Keeill (also keill, keeil; plural kialteenyn or keeills) is a specific type of small simple chapel found on the Isle of Man and built between the 6th and 12th centuries.[1]
The word is a borrowing from Manx Gaelic where it means . The term is ultimately from the Latin Latin: cella, which originally meant a storeroom, or a small room. In both English, and the Goidelic languages, the word was borrowed in the sense of a monastic cell.
Some similar sites have been identified on Islay[2] and Gallarus Oratory.[3]
The earliest versions of the structures are all thought to have been lost, and only their later replacements (mostly in use between the 8th and 12th centuries) survive. These survivors vary in size and arrangement, and include examples constructed in unhewn or roughly worked stones, stone-revetted turf and timber-laced rubble. Beneath some sites remnants of clay daub have been found (Megaw 1978:298), while traces of wall plaster have also been discovered. Keeills may have fallen out of use following the arrival of Viking settlers on the Island, but were then re-established, on the same sites in some cases, once the Vikings had converted to Christianity.
A number of keeills were built on a natural or artificial mound, often the site of earlier burials or monuments (e.g. Bronze-Age barrow mounds) (Lowe and Reilly 1988) and/or near a spring or holy well (a chibbyr). Many keeills are surrounded by cemeteries, some of which may have originated in pagan society. Some keeills are enclosed by a turf bank. The area of ground bounded by such a bank can vary considerably and may represent earlier, pre-Christian use.
At least 174 keeills have been recorded on the Island, out of probably over 200, though only 35 can be easily identified today. Records are made up of extant sites, potential remains, place-name records and folk memory. The nature of some of this evidence is sufficient to cast doubt on the reliability of the total record. Most of the sites have either been lost (e.g. when a later medieval church such as Kirk Maughold or Kirk Christ Malew was built on top of or in place of one), or destroyed when excavated by Victorian and Edwardian antiquarians looking for ground plans and treasure rather than stratigraphy and finds.
While different keeills were broadly similar in their layout they varied considerably in size.
Carl J. S. Marstrander, a Norwegian professor who carried out what remains the most extensive survey of keeills on the Isle of Man in the 1930s, described this variation:
The Ballachrink keeill in Marown measures only 10 feet × 6 feet inside. Otherwise they may attain 23 feet × 13 feet (Keeill Vian, Lonan), even 57 feet × 18 feet (St Patrick's Chapel, Patrick's Isle), and 75 feet × 24 feet (St. Trinian's, Marown). The walls vary in thickness from 2 feet 4 inches to 4 feet 8 inches and are, on the outside, protected by an embankment of earth and stones, in height 2-5 feet, in depth 4-10 feet.
Marstrander's inclusion of the notably larger structures he mentions here is now deprecated, in view of their later date.
...The shape is rectangular with no division between nave and chancel.

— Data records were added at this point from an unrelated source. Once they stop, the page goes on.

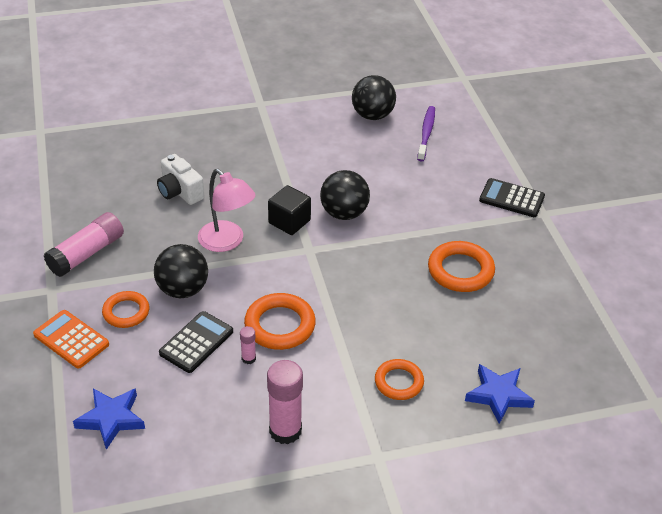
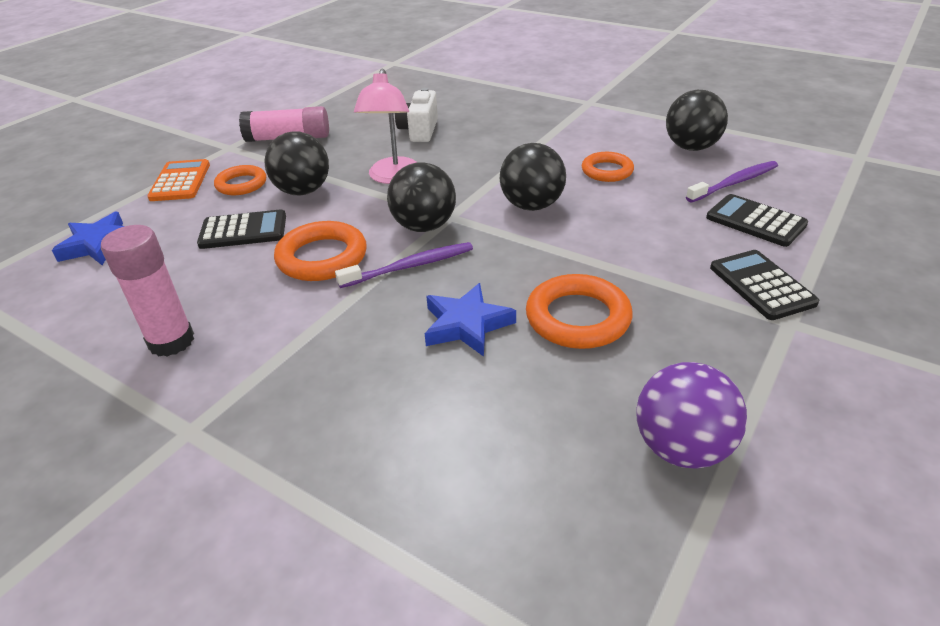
camera: 50 degrees right, 5 degrees down
(248, 358) = (254, 266): pink glue stick -> none
(289, 222) = (469, 188): black cube -> none
(305, 266) = (424, 226): none -> black ball
(339, 297) = (410, 266): none -> purple toothbrush
(399, 382) = (331, 377): orange ring -> orange ring (607, 171)
(466, 157) = (755, 221): none -> black calculator
(498, 395) = (408, 477): blue star -> blue star (466, 325)
(572, 304) = (681, 448): none -> purple ball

The door, which is narrow and tapering towards the top, is usually situated in the western gable. The window – as a rule only one – is built at a height of 2-3 feet above the floor. The altar is invariably placed against the eastern wall, attaining a height of about 2 feet.
Detailed work drawing comparisons with sites in the Northern Isles has been undertaken by Lowe (1987), and with those on Islay, by Swift (1987).
The keeill excavated in 2007 by Time Team fitted into Marstrander's general pattern, in terms of walls, rectangular shape, lack of identifiable internal divisions, and having a single narrow entrance and an eastern altar.